In Dutch in Lake Tahoe

Wednesday was a small milestone for me. In Dutch, a film I directed last year for Meaghan Sinclair, was shown to a group of strangers in Lake Tahoe. I've premiered films I've written myself, but when you work on a film which isn't your own passion project, it's natural to feel a little differently about it. Still, I'd be lying if I said I didn't get a thrill when I saw a In Dutch's onesheet magically appear on the Valhalla At Tahoe web site. (You can read all my posts about In Dutch here.)

Tahoe's gorgeous and I loved the drive in this time. I snapped this pic from my iPhone as soon as Tahoe appeared around the bend:

The Valhalla Boathouse is located right on Lake Tahoe (maybe you caught the bit about it being a boathouse?) and reminiscent of a smaller version of Yosemite's Ahwahnee Hotel:

The inside has a nice cozy feel, too:

Because it was a last minute thing, the Producers really didn't have a chance to do much publicity for it. We had a small gathering, but I was thankful. Had there been 100+ people, I think I might have been in the back vomiting uncontrollably. A small crowd feels less like a festival screening and more like a party. Rob and Meaghan and I had a lot of fun introducing the film and doing a Q&A afterwards.

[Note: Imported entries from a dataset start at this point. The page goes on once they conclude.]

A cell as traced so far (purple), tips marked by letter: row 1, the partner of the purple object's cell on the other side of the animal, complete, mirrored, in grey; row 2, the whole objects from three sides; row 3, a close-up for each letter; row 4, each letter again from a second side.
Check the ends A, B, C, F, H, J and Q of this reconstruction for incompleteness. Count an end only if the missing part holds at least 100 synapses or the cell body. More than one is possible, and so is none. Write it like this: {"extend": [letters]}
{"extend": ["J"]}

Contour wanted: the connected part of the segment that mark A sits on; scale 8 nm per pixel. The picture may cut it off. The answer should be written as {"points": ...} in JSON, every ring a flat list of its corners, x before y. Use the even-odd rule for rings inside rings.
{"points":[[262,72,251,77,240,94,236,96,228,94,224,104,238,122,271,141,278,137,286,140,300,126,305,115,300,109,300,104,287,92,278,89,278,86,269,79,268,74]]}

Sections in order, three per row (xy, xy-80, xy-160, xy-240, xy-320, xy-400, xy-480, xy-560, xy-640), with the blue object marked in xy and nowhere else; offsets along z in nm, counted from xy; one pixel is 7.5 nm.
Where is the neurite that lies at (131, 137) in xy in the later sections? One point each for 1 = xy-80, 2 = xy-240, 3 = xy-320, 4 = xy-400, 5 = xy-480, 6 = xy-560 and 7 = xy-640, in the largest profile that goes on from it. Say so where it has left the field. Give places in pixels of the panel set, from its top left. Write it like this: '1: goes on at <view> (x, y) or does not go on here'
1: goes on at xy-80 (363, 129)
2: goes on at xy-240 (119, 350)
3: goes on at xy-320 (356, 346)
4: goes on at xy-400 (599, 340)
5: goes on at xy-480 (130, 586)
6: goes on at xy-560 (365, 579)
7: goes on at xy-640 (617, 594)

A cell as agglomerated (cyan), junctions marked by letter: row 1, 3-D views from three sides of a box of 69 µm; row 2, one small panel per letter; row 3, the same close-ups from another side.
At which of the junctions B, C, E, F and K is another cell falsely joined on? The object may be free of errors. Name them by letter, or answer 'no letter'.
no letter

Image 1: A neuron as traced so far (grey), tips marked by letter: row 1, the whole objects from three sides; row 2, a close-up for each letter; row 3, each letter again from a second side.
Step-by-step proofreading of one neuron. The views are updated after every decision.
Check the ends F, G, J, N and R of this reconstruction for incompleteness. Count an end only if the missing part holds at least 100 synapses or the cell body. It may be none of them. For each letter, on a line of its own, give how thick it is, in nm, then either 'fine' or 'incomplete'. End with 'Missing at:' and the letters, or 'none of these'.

The reactions were favorable. One can never be absolutely certain how an audience feels about a movie, but any unsolicited praise goes a long way to show at least one person enjoyed themselves. One older gentleman commented how great the sound was, which was extremely gratifying—I had lobbied hard to hire the Emmy award-winning Dave Losko as our Sound Mixer. Another audience member lauded the acting, which I also worked extra hard to achieve. Of course, there's no way I could take credit for the acting itself, but the coaching I gave the actors—in fact, they're the first ones to say this—had a substantial difference on their final performance. For me, acting and sound are usually the two weakest links in the chain for any short film, so I chalked up the evening as Mission: Accomplished.

Regrettably, due to scheduling and geographic constraints during post-production (I had a newborn at home last year, and lived 50 miles away from the editor), this cut of the film was not my edit. So I was delighted the producers offered me a chance to recut In Dutch into a version we'd all be happy with. Though the current cut is already quite good, the sound design still needs a little tweaking and some insert shots weren't done because we ran out of time on the day of the shoot. Realistically, I'd estimate the final cut needs another 20-40 hours of work to really make it shine. Why is it always the last 5% the bit which takes 90% of the effort?